Even if they are able to prove their innocence on any of the charges they are faced with of breaching cricket’s anti-corruption code, Naveed and Qadeer have both acknowledged a failure to report suspicious approaches.

That was the charge that saw Bangladesh all-rounder Shakib Al Hasan banned for two years this week. A similar penalty would likely cost the UAE trio their employment visas, and therefore their careers.

In the absence of any professional legal advice, they have been left to argue their own cases to the ICC.

Qadeer, for example, is unable to afford the phone bill on the number he had confiscated by the ICC’s anti-corruption officers as part of their investigation, let alone pay for a lawyer.

Ashfaq Ahmed and Ghulam Shabber are also suspended by the Emirates Cricket Board. The governing body have said both are part of the corruption probe, although no formal charges have yet been made.

It is a sorry state. The game here needs a deep clean if it is ever going to erase the stain of corruption.

They have already acted, by creating a new position to oversee security and anti-corruption. Lieutenant Colonel Mohammed Azam Khan's job is not going to be easy.

And what of the national team itself? With five of their best players missing by the end of the T20 World Cup Qualifier, it was no surprise they looked a shell of a team.

Gutted by suspensions, and having invested so much emotional energy in making it through the pool, they were no match for either Netherlands or Scotland in the eliminator play-offs. They had been “punched once too often,” as coach Dougie Brown put it.

How to rebuild? Usually in the aftermath to defeat, it is kneejerk to call for wholesale changes, and to suggest calling up a load of kids.

But with six players – fast-bowler Amir Hayat was a curiously unexplained absentee from the Qualifier squad, too – now missing, wholesale change is all that really can happen. There are few options left, other than the kids.

The silver lining is that those kids are alright. UAE’s senior players might not have a World Cup to look forward to next year, but their age-group colleagues do.
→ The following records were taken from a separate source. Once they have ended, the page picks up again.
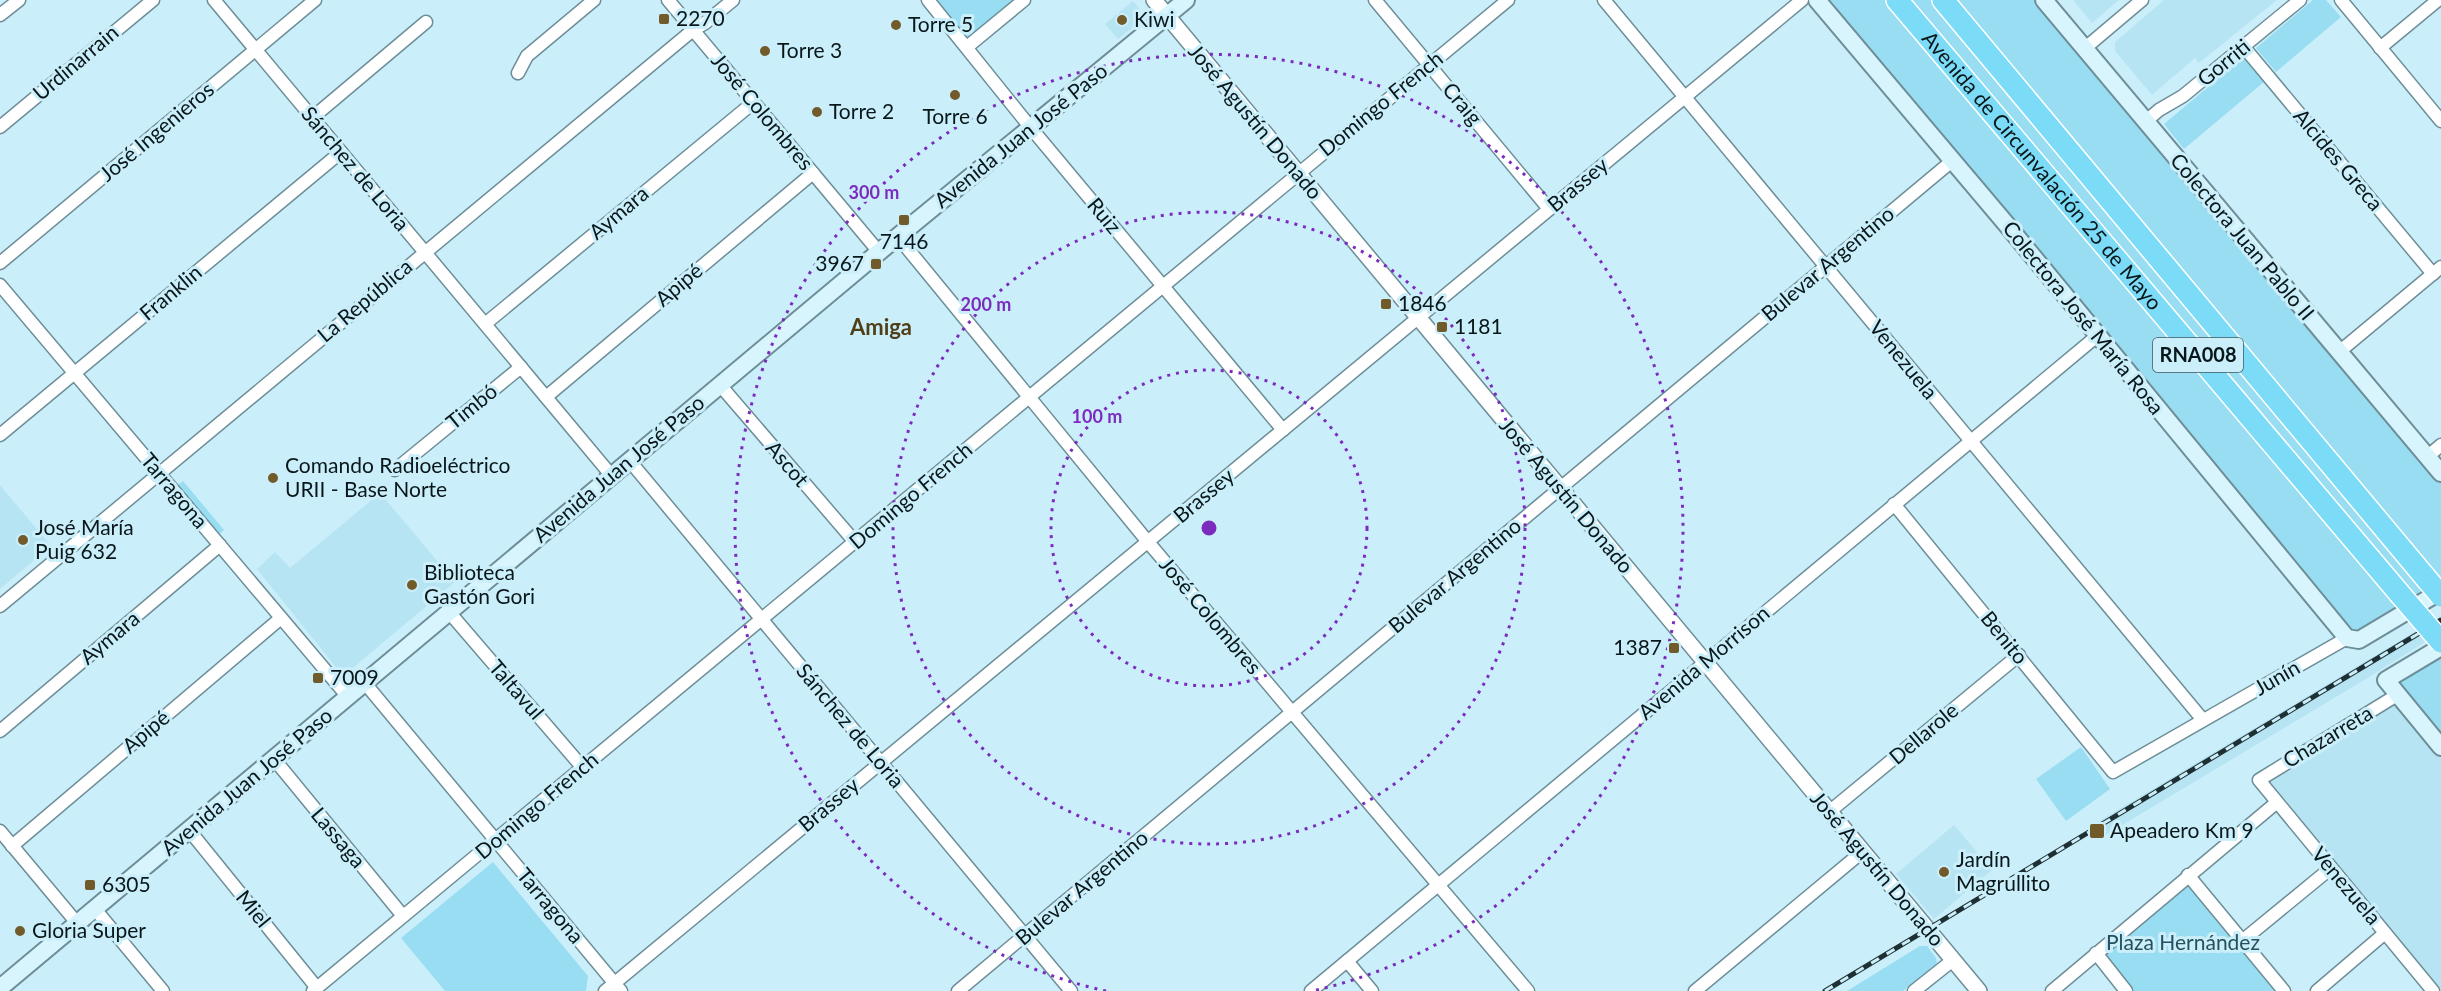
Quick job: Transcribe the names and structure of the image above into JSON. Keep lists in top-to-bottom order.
{
  "streets": {
    "highway": ["Avenida de Circunvalación 25 de Mayo", "RNA008"],
    "main road": [
      "Avenida Juan José Paso",
      "Colectora Juan Pablo II",
      "Colectora José María Rosa",
      "Junín",
      "Chazarreta"
    ],
    "street": [
      "Urdinarrain",
      "Gorriti",
      "Domingo French",
      "Craig",
      "José Colombres",
      "José Agustín Donado",
      "José Ingenieros",
      "Alcides Greca",
      "Sánchez de Loria",
      "Brassey",
      "Aymara",
      "Ruiz",
      "Bulevar Argentino",
      "Apipé",
      "Franklin",
      "La República",
      "Venezuela",
      "Timbó",
      "Ascot",
      "Tarragona",
      "Benito",
      "Avenida Morrison",
      "Taltavul",
      "Dellarole",
      "Lassaga",
      "Miel"
    ]
  },
  "crossings": [
    ["Gorriti", "Alcides Greca"],
    ["Gorriti", "Colectora Juan Pablo II"],
    ["Domingo French", "Craig"],
    ["Domingo French", "José Colombres"],
    ["Domingo French", "José Agustín Donado"],
    ["Domingo French", "Sánchez de Loria"],
    ["Domingo French", "Ruiz"],
    ["Domingo French", "Ascot"],
    ["Domingo French", "Tarragona"],
    ["Domingo French", "Taltavul"],
    ["Domingo French", "Lassaga"],
    ["Domingo French", "Miel"],
    ["Craig", "Brassey"],
    ["José Colombres", "Avenida Juan José Paso"],
    ["José Colombres", "Brassey"],
    ["José Colombres", "Aymara"],
    ["José Colombres", "Bulevar Argentino"],
    ["José Colombres", "Apipé"],
    ["José Colombres", "La República"],
    ["José Colombres", "Avenida Morrison"],
    ["José Agustín Donado", "Avenida Juan José Paso"],
    ["José Agustín Donado", "Brassey"],
    ["José Agustín Donado", "Bulevar Argentino"],
    ["José Agustín Donado", "Avenida Morrison"],
    ["José Agustín Donado", "Dellarole"],
    ["José Ingenieros", "Sánchez de Loria"],
    ["Avenida Juan José Paso", "Sánchez de Loria"],
    ["Avenida Juan José Paso", "Ruiz"],
    ["Avenida Juan José Paso", "Ascot"],
    ["Avenida Juan José Paso", "Tarragona"],
    ["Avenida Juan José Paso", "Taltavul"],
    ["Avenida Juan José Paso", "Lassaga"],
    ["Avenida Juan José Paso", "Miel"],
    ["Sánchez de Loria", "Brassey"],
    ["Sánchez de Loria", "Aymara"],
    ["Sánchez de Loria", "Bulevar Argentino"],
    ["Sánchez de Loria", "Apipé"],
    ["Sánchez de Loria", "Franklin"],
    ["Sánchez de Loria", "La República"],
    ["Sánchez de Loria", "Timbó"],
    ["Brassey", "Ruiz"],
    ["Brassey", "Venezuela"],
    ["Brassey", "Tarragona"],
    ["Aymara", "Tarragona"],
    ["Bulevar Argentino", "Colectora José María Rosa"],
    ["Bulevar Argentino", "Venezuela"],
    ["Apipé", "Tarragona"],
    ["Franklin", "Tarragona"],
    ["La República", "Tarragona"],
    ["Colectora José María Rosa", "Avenida Morrison"],
    ["Colectora José María Rosa", "Junín"],
    ["Venezuela", "Avenida Morrison"],
    ["Venezuela", "Junín"],
    ["Venezuela", "Chazarreta"],
    ["Benito", "Avenida Morrison"],
    ["Benito", "Junín"],
    ["Benito", "Dellarole"]
  ],
  "districts": ["Amiga"],
  "parks": ["Plaza Hernández"],
  "places": {
    "transit": [
      "2270",
      "7146",
      "3967",
      "1846",
      "1181",
      "1387",
      "7009",
      "Apeadero Km 9",
      "6305"
    ],
    "other": [
      "Kiwi",
      "Torre 5",
      "Torre 3",
      "Torre 6",
      "Torre 2",
      "Comando Radioeléctrico URII - Base Norte",
      "José María Puig 632",
      "Biblioteca Gastón Gori",
      "Jardín Magrullito",
      "Gloria Super"
    ]
  },
  "rings": ["300 m", "200 m", "100 m"]
}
The Under 19 side will play at the World Cup in South Africa in February. They were the first U19 side from this country to achieve qualification for that event by means other than hosting it, as was the case in 2014.

In the past, UAE cricket has suffered from a chronic unwillingness to back young players.

The national team has routinely had one of the oldest average ages in the international game.

This has been due to a reliance on players who have arrived from abroad in adulthood, then taken a minimum of three years to qualify on residency grounds.

Of the current team, Chirag Suri is the most recent to have played age-group cricket for UAE. He is 24 now.

Ahmed Raza, Rohan Mustafa, and Rameez Shahzad all did, too. They are now 30-somethings.

Maybe it is a coincidence those four have been the backbone of the side during the recent troubles. Does it mean more to them than the others? Possibly.

Either way, it would be remiss not to take a chance on youngsters now.

Raza, the captain, even said as much after the loss to Scotland, reasoning that it would help the U19 side’s prospects, too, if they were called in for the senior team’s next official engagement.

“There are very exciting young players coming through the ranks,” Raza said, looking ahead to the new one-day international league, starting with a series involving Scotland and United States in December.

“We have one in the squad [Vriitya Aravind], and there is Ansh Tandon, who got a hundred in the U19 Asia Cup, and Karthik [Meiyappan].

“There are talented players. If we get them in the dressing room now, I’m sure that will help them in the U19 World Cup.

“After that, they can be part of our squad as regular members of the team.”

There are others, too. Yodhin Punja and Jonathan Figy are the sort of cricketers who have fallen through the cracks in the UAE system too often in the past.

Each went to the UK for education. In the past, they might have been forgotten about, as they are out of sight, out of mind.

But they are outstanding young talents. UAE cricket needs as many of those as they can get if they are going to weather this storm.